César Martins de Oliveira nasceu em São João da Barra (RJ), no dia 13 de abril de 1956 - vinte e sete anos, três meses e 15 dias antes do jogo e do gol que o colocariam na história do futebol mundial. Surgiu para o futebol como atacante do América, no qual atuou durante três anos e onde sagrou-se um dos artilheiros do Brasileirão de 1979, dividindo com o cruzeirense Roberto César a marca de 12 gols marcados. Com a bela campanha, César chamou interesse de clubes estrangeiros e, numa época em que transferências não eram tão comuns quanto hoje, assinou contrato com o Benfica, onde disputaria outras três temporadas com razoável destaque. Entre outros feitos, participou duas vezes de campanhas vitoriosas no Campeonato Português, nas temporadas 1980/81 e 1982/1983. Mas em 1983, saudoso de casa, resolveu aceitar a proposta do Grêmio e juntar-se ao grupo que disputaria a Libertadores da América daquele ano.
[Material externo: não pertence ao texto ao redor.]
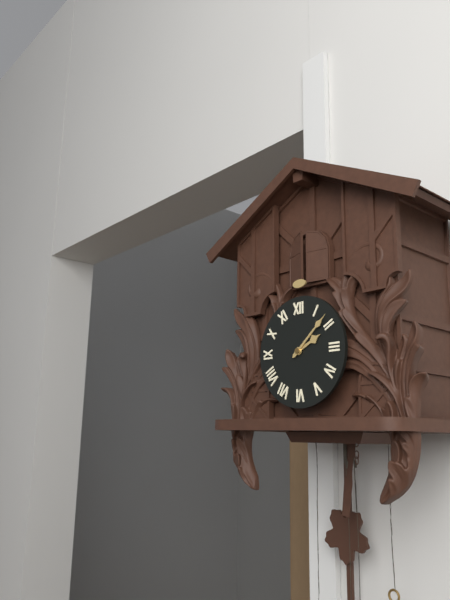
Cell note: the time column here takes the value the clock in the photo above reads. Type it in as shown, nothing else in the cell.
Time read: 2:08
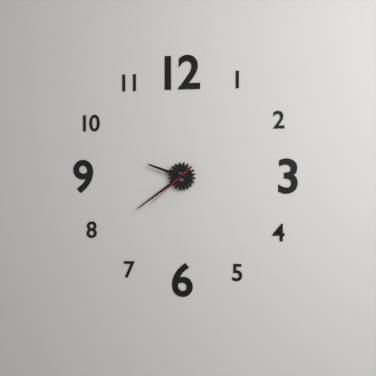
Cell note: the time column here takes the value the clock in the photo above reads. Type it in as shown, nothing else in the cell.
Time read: 9:39:38
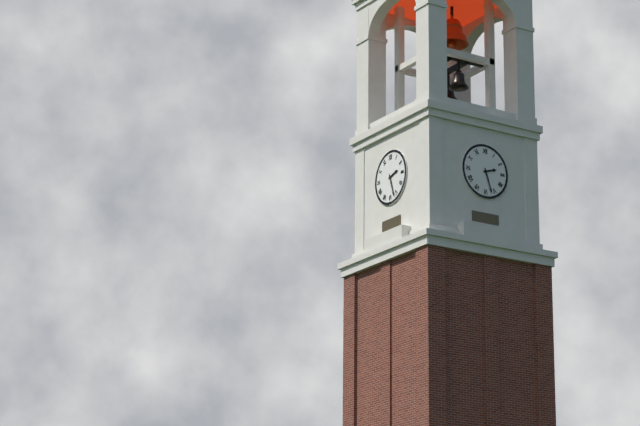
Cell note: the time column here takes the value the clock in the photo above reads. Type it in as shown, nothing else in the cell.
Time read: 2:27
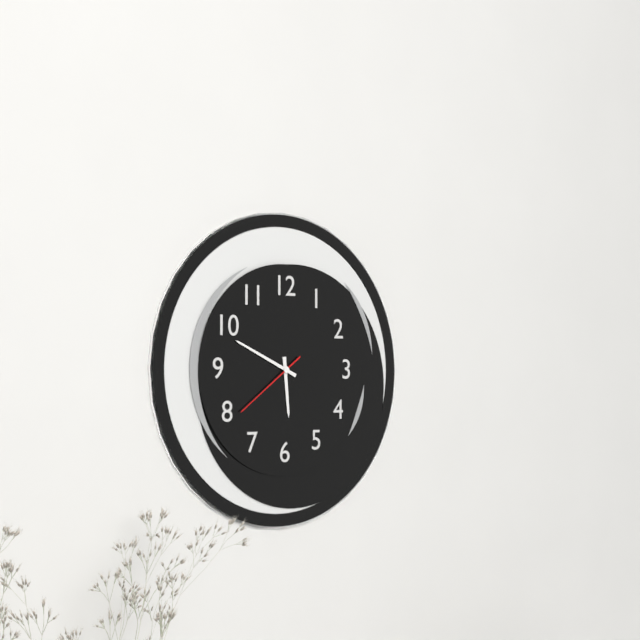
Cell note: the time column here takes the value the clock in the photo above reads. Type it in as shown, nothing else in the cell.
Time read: 5:49:39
Não foi, digamos a verdade, uma jornada das mais fáceis para o atacante. Com dificuldades técnicas, acabou ficando a maior parte do tempo disputando posição com Caio, e muito se criticou na época a falta de atuações convincentes tanto de um quanto de outro. De qualquer modo, o centroavante sempre foi peça importante no grupo de jogadores, e teve participação destacada em alguns momentos marcantes daquela campanha. Entre eles, destaquemos a famigerada Batalha de La Plata, confronto entre o Grêmio e o Estudiantes na fase semifinal que se tornou lendário pelo clima de guerra e violência que tomou conta de tudo antes, durante e depois da partida. César entrou no intervalo daquela partida, em circunstâncias no mínimo inusitadas. Agredido à covardia no caminho para o vestiário, Caio sofreu uma lesão na tíbia e teve que sair do jogo, restando a César encarar no susto um caldeirão como poucas vezes o futebol mundial teve a chance de testemunhar. E se saiu bem o atacante, chegando a fazer o segundo gol do time no empate de 3 a 3, resultado surreal em uma das partidas mais surreais de que se tem notícia.
Mas é claro que nada supera o gol marcado no Olímpico, na segunda partida da decisão contra o Peñarol. As próprias circunstâncias nas quais o agora lendário cabeceio se dá são repletas de dramaticidade - faltando menos de 15 minutos para o fim do jogo, pouco após um gol de empate uruguaio que forçava a decisão em jogo extra, num estádio lotado com mais de 70 mil pessoas e tremendo de ansiedade e expectativa. César, uma vez mais, tinha saído do banco de reservas como esperança de uma solução mágica - e, como sabemos, não decepcionou. A foto que ilustra esse texto congela com eficácia o instante máximo daquela partida: bola alçada na área de qualquer jeito por Renato, César se atirando sobre ela num peixinho oportunista, surpreendendo o zagueiro Montelongo, o goleiro Fernandez e todos que estavam no estádio. Talvez a foto seja tão bela justamente por isso - ela mesma sendo batida no susto, num reflexo instintivo do fotógrafo, capturando uma fração mágica de segundo em um lance que, acredito eu, ninguém estivesse entendendo direito na hora em que se deu. Uma jogada talvez carente de elegância, mas plena de determinação e vontade de vencer. Um gol que deu o título inédito ao Grêmio, e colocou César imediatamente no panteão dos grandes heróis da história tricolor.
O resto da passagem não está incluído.